News Release

Sacramento - Panel urged to revise list of highway projects
Local lawmakers, governor unhappy with board's choices

Greg Lucas, Chronicle Sacramento Bureau
Wednesday, February 21, 2007

(02-21) 04:00 PST Sacramento -- Gov. Arnold Schwarzenegger and officials from the Bay Area and other urban counties urged the California Transportation Commission on Tuesday to change its list of preferred congestion-relief highway projects to include widening Interstate 580 and improving access to the Golden Gate Bridge.

Local officials testified before the nine-member commission -- which determines state transportation funding -- during a five-hour hearing to evaluate 43 proposed anti-gridlock projects that could be paid for with a portion of the $20 billion transportation bond approved in November.

The commission asked its staff to reconsider the list of preferred projects before the final vote, scheduled for next week.

The Republican governor took the unusual step of issuing a news release -- accompanied by his suggested project list -- in the midst of the debate before the commission, whose members he appoints. Traditionally, governors offer policy suggestions before staff members make recommendations, not during public hearings.

"As a stakeholder, the governor has a responsibility to make sure these monies are spent appropriately," said Aaron McLear, Schwarzenegger's press secretary. "He felt the time was right to weigh in before the commission makes its final vote on Feb. 28."

Part of the impetus for Schwarzenegger's statement is pressure from representatives from urban areas like Los Angeles and the Bay Area, who want a bigger share of the $2.8 billion that will likely be spent on this round of congestion-relief projects.

Local representatives groused that important congestion-combatting projects were omitted from the commission's recommended project list in order to pay for highway improvements in rural areas, such as $175 million to reroute Highway 101 to bypass Willits in Mendocino County.

"The Bay Area has the second-most congestion in the nation," said Assemblywoman Mary Hayashi, D-Castro Valley. "Drive with me eastbound on (Interstate) 580 at 3:30 p.m. You'd know why I'm here."

Assemblywoman Fiona Ma, D-San Francisco, urged the commission to spend $175 million to help pay for the $800 million reconstruction of the Doyle Drive access through the Presidio to the Golden Gate Bridge.
"There isn't a day there isn't a major delay or fatality there," Ma said.

That project was fifth on the governor's wish list of projects he wants the commission to fund.

The commission's staff recommended Friday that congestion-relief bond money be spent on nine of the 30 projects proposed by Bay Area transportation officials.

Among those recommended for funding are a fourth bore of the Caldecott Tunnel, a wider Highway 4 in eastern Contra Costa County, and carpool lanes in both Sonoma County and eastbound Interstate 580 in the Tri-Valley area.

Commissioners themselves were divided over the staff's recommendations.
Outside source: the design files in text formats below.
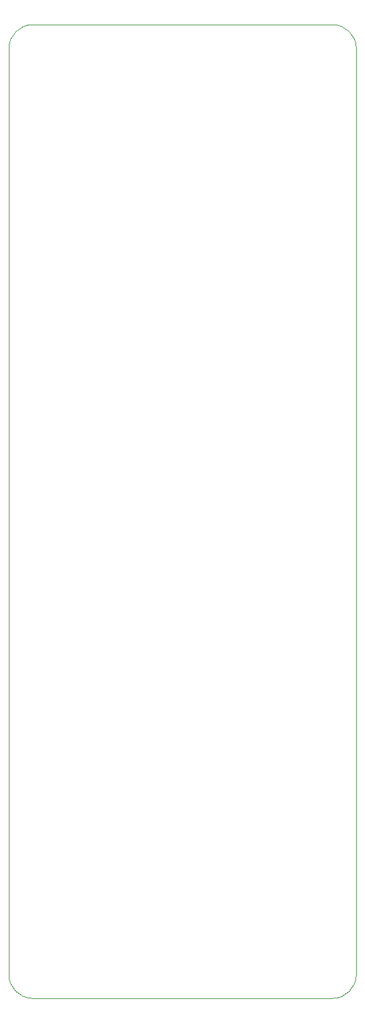
<source format=gbr>
%TF.GenerationSoftware,KiCad,Pcbnew,7.0.10*%
%TF.CreationDate,2024-04-30T16:54:11+09:00*%
%TF.ProjectId,Panel_board,50616e65-6c5f-4626-9f61-72642e6b6963,rev?*%
%TF.SameCoordinates,Original*%
%TF.FileFunction,Profile,NP*%
%FSLAX46Y46*%
G04 Gerber Fmt 4.6, Leading zero omitted, Abs format (unit mm)*
G04 Created by KiCad (PCBNEW 7.0.10) date 2024-04-30 16:54:11*
%MOMM*%
%LPD*%
G01*
G04 APERTURE LIST*
%TA.AperFunction,Profile*%
%ADD10C,0.050000*%
%TD*%
G04 APERTURE END LIST*
D10*
X-27076000Y-124000000D02*
G75*
G03*
X-23876000Y-127200000I3199999J-1D01*
G01*
X16231000Y-127200000D02*
G75*
G03*
X19431000Y-124000000I0J3200000D01*
G01*
X-23876000Y3200000D02*
G75*
G03*
X-27076000Y0I-1J-3199999D01*
G01*
X19431000Y-124000000D02*
X19431000Y0D01*
X-27076000Y0D02*
X-27076000Y-124000000D01*
X-23876000Y-127200000D02*
X16231000Y-127200000D01*
X16231000Y3200000D02*
X-23876000Y3200000D01*
X19431000Y0D02*
G75*
G03*
X16231000Y3200000I-3200000J0D01*
G01*
M02*

</source>
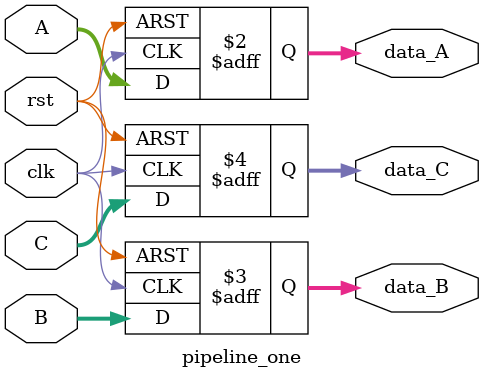
<source format=v>
module pipeline_one (clk, rst, A, B, C, data_A, data_B, data_C);

    input clk, rst;
    input [31:0] A, B, C;
    output reg [31:0] data_A, data_B, data_C;


    always @(posedge clk , posedge rst) begin
        if(rst) begin
            data_A <= {32{1'b0}};
            data_B <= {32{1'b0}};
            data_C <= {32{1'b0}};
        end
        else begin
            data_A <= A;
            data_B <= B;
            data_C <= C;
        end
    end

endmodule
</source>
Several believed that between $3.5 billion and $4 billion should be approved for immediate spending rather than $2.8 billion.

Some, including the governor, said the whole chunk of money should be spent at once.

"More money should be spent in Los Angeles. More money should be spent in the San Francisco Bay Area and the whole $4.5 billion should be spent," said Jeremiah Hallisey, a San Francisco lawyer appointed to the commission in 1999.

Los Angeles Mayor Antonio Villaraigosa and Los Angeles County Supervisor Gloria Molina, both Democrats, urged the commission to reconsider its decision not to fund $730 million for a carpool lane on Interstate 405, the most congested freeway in the state.

Earlier in the day, Villaraigosa ally Assembly Speaker Fabian Núñez, D-Los Angeles, blasted the commission's staff recommendations, saying they didn't address the state's traffic.

"If the goal here was to relieve congestion at a statewide level and to do it in important areas, the staff, maybe, was reading from a different book," Núñez said.

Giving Los Angeles money for the I-405 diamond lane was the first project on Schwarzenegger's list. He signed legislation last year to expedite the project.